Вот и выходит, что по-настоящему действенная борьба с мракобесами-П может вестись только политическими методами7*; средствами же идеологии можно справиться лишь с мракобесами-И. А такой вывод с необходимостью требует внесения уточнений в предмет нашего дальнейшего рассмотрения.

Ограничение в предмете.

Итак, присутствие в нашей жизни, с одной стороны, официально уполномоченных, а с другой – сугубо индивидуальных защитников невежества является, помимо всего прочего, ещё и наглядной иллюстрацией того факта, что на сегодняшний день способная отрицательно влиять на становление нового знания борьба идей складывается из двух потоков, а именно:

– один поток – это собственно внутринаучная борьба идей;

– другой поток – это борьба идей в науке как часть идеологической борьбы более широких общественных образований (государств, классов, реже этносов).
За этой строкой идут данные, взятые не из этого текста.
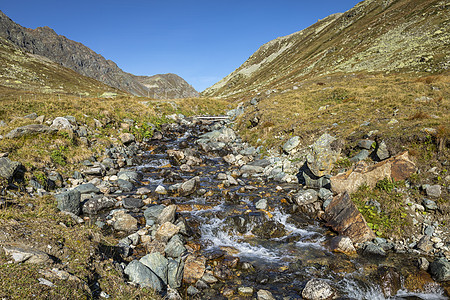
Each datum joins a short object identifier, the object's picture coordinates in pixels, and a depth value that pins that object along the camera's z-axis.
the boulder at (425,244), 8.84
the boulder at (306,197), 12.54
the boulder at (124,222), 10.23
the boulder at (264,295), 7.06
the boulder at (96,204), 11.34
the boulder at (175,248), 8.72
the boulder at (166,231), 9.52
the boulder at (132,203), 12.26
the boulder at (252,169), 18.25
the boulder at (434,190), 10.23
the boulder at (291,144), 19.22
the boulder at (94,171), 15.55
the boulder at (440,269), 7.52
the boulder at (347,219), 9.71
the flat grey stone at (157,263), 7.53
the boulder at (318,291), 7.07
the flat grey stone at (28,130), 14.92
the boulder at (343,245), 9.29
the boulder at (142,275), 6.82
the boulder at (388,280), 7.54
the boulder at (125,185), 14.50
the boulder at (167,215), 10.76
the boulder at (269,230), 10.83
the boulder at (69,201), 10.31
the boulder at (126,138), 22.88
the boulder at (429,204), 9.87
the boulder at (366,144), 14.58
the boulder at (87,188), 12.87
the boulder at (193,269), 7.83
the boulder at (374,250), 8.96
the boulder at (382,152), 13.20
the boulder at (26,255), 5.26
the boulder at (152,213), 10.82
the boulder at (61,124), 17.77
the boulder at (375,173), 11.55
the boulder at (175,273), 7.47
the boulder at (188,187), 14.48
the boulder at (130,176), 16.03
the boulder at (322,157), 14.13
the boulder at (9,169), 10.80
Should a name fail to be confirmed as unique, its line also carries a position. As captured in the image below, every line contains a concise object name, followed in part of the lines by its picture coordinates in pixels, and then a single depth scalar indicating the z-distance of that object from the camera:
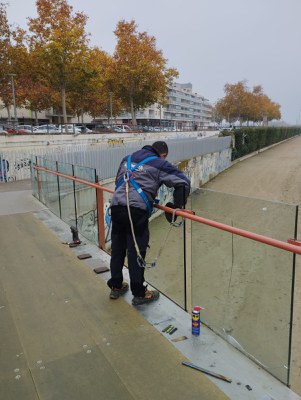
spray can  3.18
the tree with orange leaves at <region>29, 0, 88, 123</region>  25.48
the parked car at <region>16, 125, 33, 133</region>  22.37
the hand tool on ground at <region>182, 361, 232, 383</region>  2.63
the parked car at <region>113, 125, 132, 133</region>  38.87
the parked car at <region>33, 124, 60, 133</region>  23.59
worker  3.47
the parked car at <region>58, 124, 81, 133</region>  25.94
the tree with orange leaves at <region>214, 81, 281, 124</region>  77.25
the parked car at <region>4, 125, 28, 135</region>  19.89
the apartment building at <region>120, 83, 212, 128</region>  106.88
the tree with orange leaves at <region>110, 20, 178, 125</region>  39.66
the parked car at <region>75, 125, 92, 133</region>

И то, что в отдельных случаях две разновидности борьбы идей могут совершенно сливаться между собой (например, когда в орбиту идейно-политического противостояния втягиваются действительно спорные и не до конца прояснённые концептуальные вопросы, либо когда одна из сторон теоретической дискуссии пытается втянуть своих оппонентов в конфронтацию с политическими институтами), вовсе не означает, будто и в теории их можно не различать.
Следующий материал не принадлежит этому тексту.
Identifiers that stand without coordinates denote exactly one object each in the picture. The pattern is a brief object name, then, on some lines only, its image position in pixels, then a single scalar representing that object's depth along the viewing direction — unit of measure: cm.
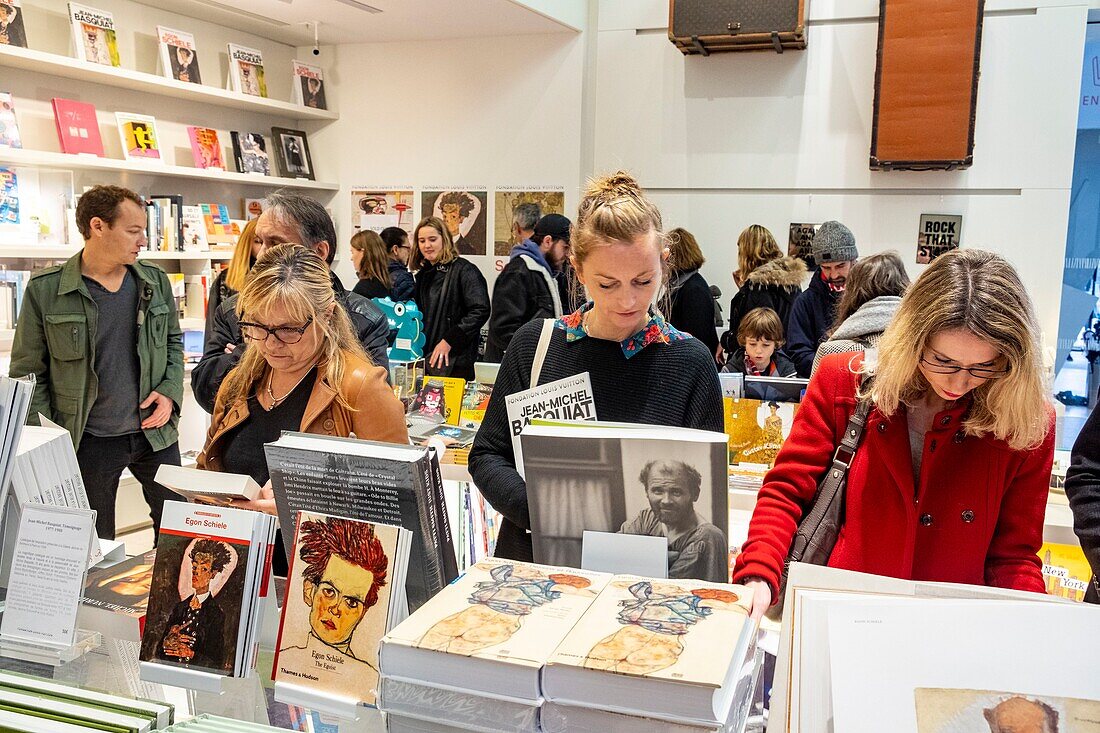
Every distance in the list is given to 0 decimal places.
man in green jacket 349
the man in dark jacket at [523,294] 488
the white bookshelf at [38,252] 468
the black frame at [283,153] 690
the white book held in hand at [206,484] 135
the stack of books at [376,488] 116
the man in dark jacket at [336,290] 264
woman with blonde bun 164
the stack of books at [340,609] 109
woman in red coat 144
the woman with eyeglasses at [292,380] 189
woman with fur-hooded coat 504
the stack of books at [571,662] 88
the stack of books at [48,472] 146
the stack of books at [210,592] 117
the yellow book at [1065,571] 227
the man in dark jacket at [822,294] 439
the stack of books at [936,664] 83
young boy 399
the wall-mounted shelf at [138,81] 478
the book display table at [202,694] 108
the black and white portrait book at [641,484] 117
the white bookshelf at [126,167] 472
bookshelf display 488
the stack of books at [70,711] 102
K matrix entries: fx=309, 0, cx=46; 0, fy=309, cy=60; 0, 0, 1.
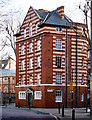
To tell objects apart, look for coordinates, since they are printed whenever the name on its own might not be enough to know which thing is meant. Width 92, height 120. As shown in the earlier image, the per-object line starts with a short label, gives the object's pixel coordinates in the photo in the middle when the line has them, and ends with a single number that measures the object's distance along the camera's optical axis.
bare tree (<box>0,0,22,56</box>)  49.56
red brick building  46.97
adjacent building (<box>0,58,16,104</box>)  83.25
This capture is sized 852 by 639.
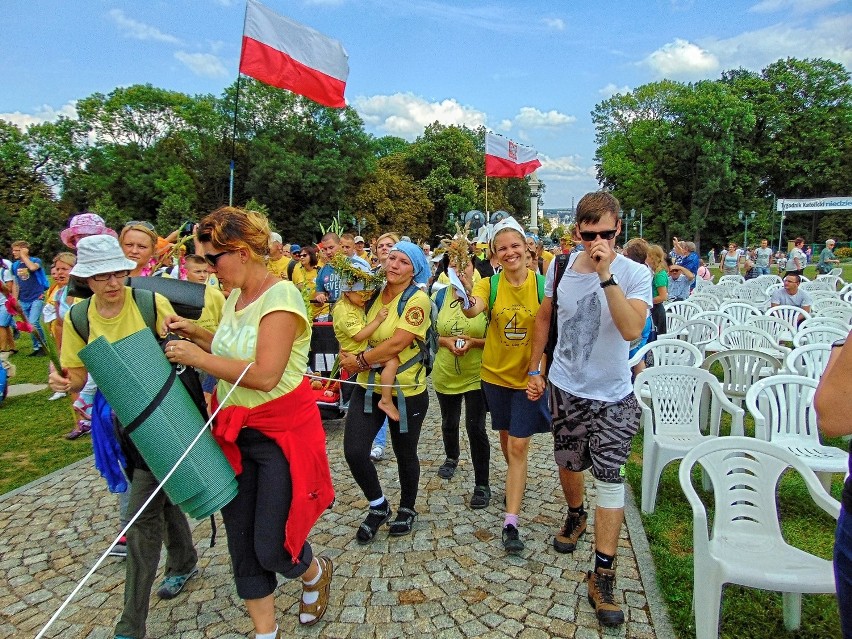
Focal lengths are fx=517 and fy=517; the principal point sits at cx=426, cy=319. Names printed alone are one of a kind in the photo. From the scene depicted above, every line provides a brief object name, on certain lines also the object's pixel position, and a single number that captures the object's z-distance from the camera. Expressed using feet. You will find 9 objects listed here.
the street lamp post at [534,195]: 80.19
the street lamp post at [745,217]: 130.08
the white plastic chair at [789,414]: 12.09
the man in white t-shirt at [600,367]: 8.64
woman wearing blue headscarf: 10.98
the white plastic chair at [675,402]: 13.10
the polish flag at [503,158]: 50.47
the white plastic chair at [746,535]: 7.40
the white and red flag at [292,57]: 25.02
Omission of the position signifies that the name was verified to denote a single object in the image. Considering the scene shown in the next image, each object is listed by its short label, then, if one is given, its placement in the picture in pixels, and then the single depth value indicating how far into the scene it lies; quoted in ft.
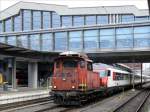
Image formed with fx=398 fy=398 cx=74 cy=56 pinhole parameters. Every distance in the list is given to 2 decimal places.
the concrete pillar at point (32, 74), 183.37
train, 80.64
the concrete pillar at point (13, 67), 151.24
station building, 172.76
В самом деле, борьба идей первого рода возникает одновременно с выделением познания в особый род человеческой деятельности и сразу становится одним из важнейших элементов, своего рода смазкой механизма производства идей. Так что когда эта “смазка” почему-либо исчезает, т. е. исчезают конструктивные дискуссии и знание начинает костенеть в догматизме, продуктивность труда исследователей резко снижается, а при длительном сохранении такого положения серьёзные сбои затрагивают не только процесс формирования новых идей, но и освоение уже известного. Поэтому до тех пор, пока существует научный поиск, будет продолжаться и внутринаучная борьба идей; научный же поиск может перестать существовать только вместе с цивилизацией. Тогда как идеологическая борьба, вызываемая антагонизмом между странами или между классами внутри страны, хотя и является неотъемлемой частью жизни предысторического общества, в общеисторическом плане представляет собой явление сугубо временное и преходящее. (Из чего, впрочем, отнюдь не следует, будто связанные с этим процессы не заслуживают внимания и не могут стать предметом специальных исследований.)
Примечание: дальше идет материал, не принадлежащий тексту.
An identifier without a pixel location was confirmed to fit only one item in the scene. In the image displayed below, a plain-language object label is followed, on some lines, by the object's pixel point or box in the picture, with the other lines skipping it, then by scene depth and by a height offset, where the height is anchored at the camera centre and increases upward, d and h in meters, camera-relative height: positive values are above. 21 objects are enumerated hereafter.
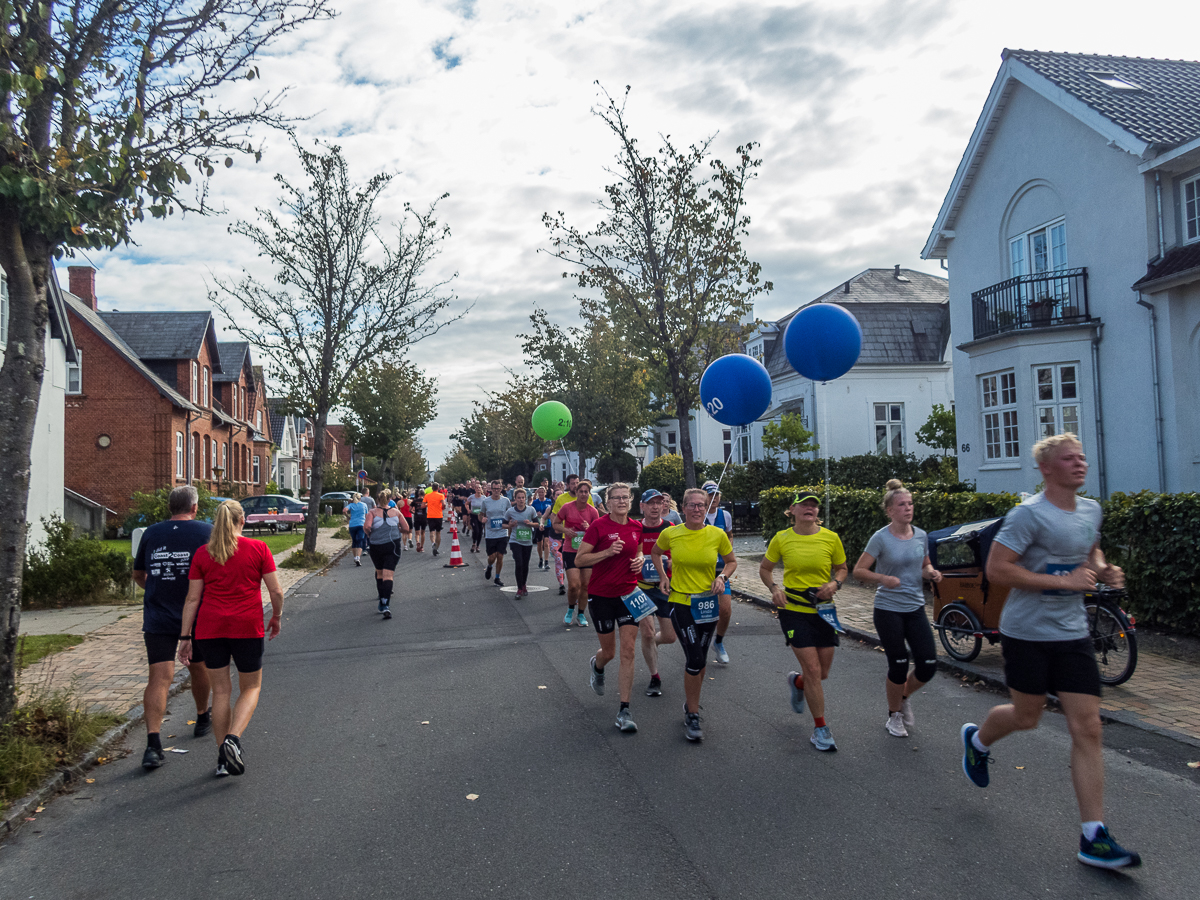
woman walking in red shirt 5.21 -0.78
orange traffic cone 19.06 -1.66
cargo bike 6.75 -1.22
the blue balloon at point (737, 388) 10.37 +1.02
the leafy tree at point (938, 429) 28.14 +1.22
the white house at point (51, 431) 18.06 +1.35
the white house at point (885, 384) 31.70 +3.14
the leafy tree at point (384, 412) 42.38 +3.59
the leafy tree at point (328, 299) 19.39 +4.25
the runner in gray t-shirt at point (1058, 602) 3.83 -0.63
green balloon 15.24 +1.02
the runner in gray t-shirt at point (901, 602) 5.68 -0.88
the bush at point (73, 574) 12.98 -1.22
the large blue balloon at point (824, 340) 10.13 +1.54
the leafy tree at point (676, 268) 17.23 +4.18
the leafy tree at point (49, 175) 5.36 +2.03
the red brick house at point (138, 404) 32.12 +3.36
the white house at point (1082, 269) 14.54 +3.69
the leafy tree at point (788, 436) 29.02 +1.20
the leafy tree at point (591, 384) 35.75 +3.87
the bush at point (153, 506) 23.17 -0.43
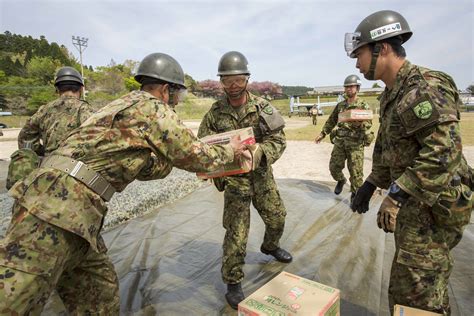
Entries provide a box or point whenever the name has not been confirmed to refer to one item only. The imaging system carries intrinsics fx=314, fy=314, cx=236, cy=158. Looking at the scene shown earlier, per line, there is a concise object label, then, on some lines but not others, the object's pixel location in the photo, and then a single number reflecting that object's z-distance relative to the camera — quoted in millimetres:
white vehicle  45153
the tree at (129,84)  55672
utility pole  41356
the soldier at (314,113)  27688
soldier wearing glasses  3162
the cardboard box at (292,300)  1965
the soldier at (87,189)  1808
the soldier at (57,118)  4359
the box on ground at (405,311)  1891
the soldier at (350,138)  6191
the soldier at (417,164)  1887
Другое немаловажное отличие состоит в том, что спорящие учёные обращаются прежде всего друг к другу, а во внешней аудитории – если дискуссия ведётся публично или через печать – рассчитывают видеть компетентных и беспристрастных арбитров. И если оппонирующая сторона приводит веские контрдоводы, настоящие учёные открыто или по крайней мере перед самими собой признают это и вносят необходимые коррективы в собственную позицию. Совсем иная картина наблюдается в идеологических противостояниях, сопровождающих схватки за материальные ресурсы или власть. Как показывает опыт, участники дискуссий через межгосударственные и тем более классовые фронты если и обращаются напрямую к своим противникам, то разве что в качестве риторического приёма, а в основном их пропаганда нацеливается на тех, кто ещё не включился в происходящую борьбу и не занял никакой определённой идеологической позиции. Потому что можно менять подданства, можно менять партии, но история знает очень мало примеров искренней смены мировоззрения, сколь бы странными ни казались со стороны взгляды его приверженцев и сколь бы убедительно, с точки зрения формальной логики, ни звучали аргументы его противников. Зато известно много примеров того, как люди предпочитали умереть, нежели поступиться своими убеждениями (в частности, так поступали ранние христиане в периоды гонений на них со стороны римского государства).